Dr.中川のみんなで越えるがんの壁

【つんく♂さんと林家木久扇さんのケース】喉頭がん 明暗分けた初動の違い

左からつんくさんと林家木久翁さん
左からつんくさんと林家木久翁さん(C)日刊ゲンダイ

 衝撃告白から半年余り。声帯を失った音楽プロデューサーのつんく♂さん(47)が先月、喉頭がんの手術後初めてステージに上がりました。日本子守唄協会の設立15周年記念で自ら作曲した子守歌「うまれてきてくれて ありがとう」のイベントに招待されたのです。「うまれて――」の歌声に涙を流し、「生きている意義を感じられるような楽しい人生を歩んでいかなければ」と誓ったといいます。

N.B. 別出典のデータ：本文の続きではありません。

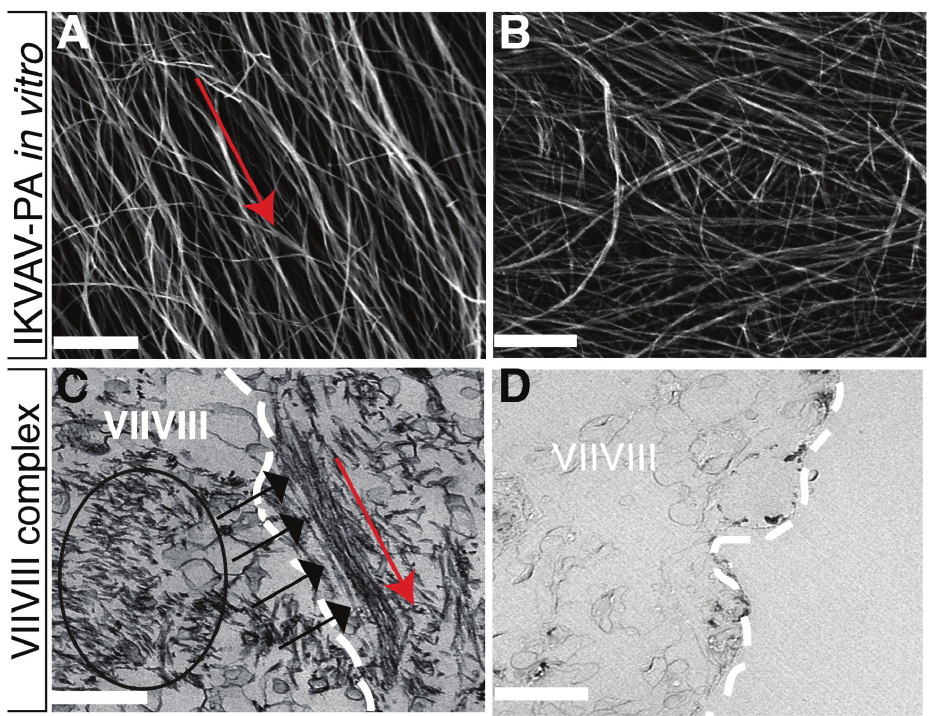
Fig 7. Electron microscopy study of IKVAV-PA gels in vitro and ex vivo human cadaveric tissue. ( A ): SEM image of alignedIKVAV nanofibersin vitro (note predominantorientation in the directionof the shear force, indicatedby red arrow). Scale bar = 1 μ m. ( B ): Non-alignedIKVAV nanofibersin vitro showinga randomly orientedconfiguration due to fluid turbulence. Scale bar = 1 μ m. ( C ): TEM image of self-assembled IKVAV-PA gel overlyingthe facial-vestibulocochlear nerve complex (indicatedby a black circle and black arrows) followingendoscopic transmastoidinjectioninto the modiolus.Note the parallelalignmentof self- assembled peptides indicatedby the red arrow (11,000 × magnification). Scale bar = 1 μ m. ( D ): Controlnerve specimen with no evidenceof peptidescaffold for comparison(1,900 × magnification). Scale bar = 1 μ m. Note putative epineuriumof the facial-vestibulocochlear nerve complex indicatedby the white dotted line (C & D). Abbreviations: VIIVIII: facial-vestibulocochlear nerve complex.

 今年4月、母校・近大の入学式では、「摘出よりほかなく、一番大事にしてきた声を捨て、生きる道を選びました」というメッセージで昨年、喉頭がん手術を受けたことを発表。気丈に振る舞っていた姿が、共感を呼びました。

 報道によれば、診断される数年前から高音が出にくかったそうで、喉頭がんはかなり進行していたことがうかがえます。早期の喉頭がんは、放射線治療が基本。治癒率は放射線も手術も同程度ですが、手術では声帯の摘出を余儀なくされる一方、放射線は声という機能を温存できる点でメリットが大きく、放射線が選ばれるのです。

 ところが、つんく♂さんが受けた治療は当初、「放射線治療と分子標的薬による化学療法を併用した方法で治療を行ってきました」と書かれています。治療法からも、放射線のみでは完治しないほど進行していたことが見て取れるのです。

 案の定、その治療から半年後の昨年秋、がんが再発。声帯全摘手術を受けています。その結果が、あの衝撃告白に結びつきました。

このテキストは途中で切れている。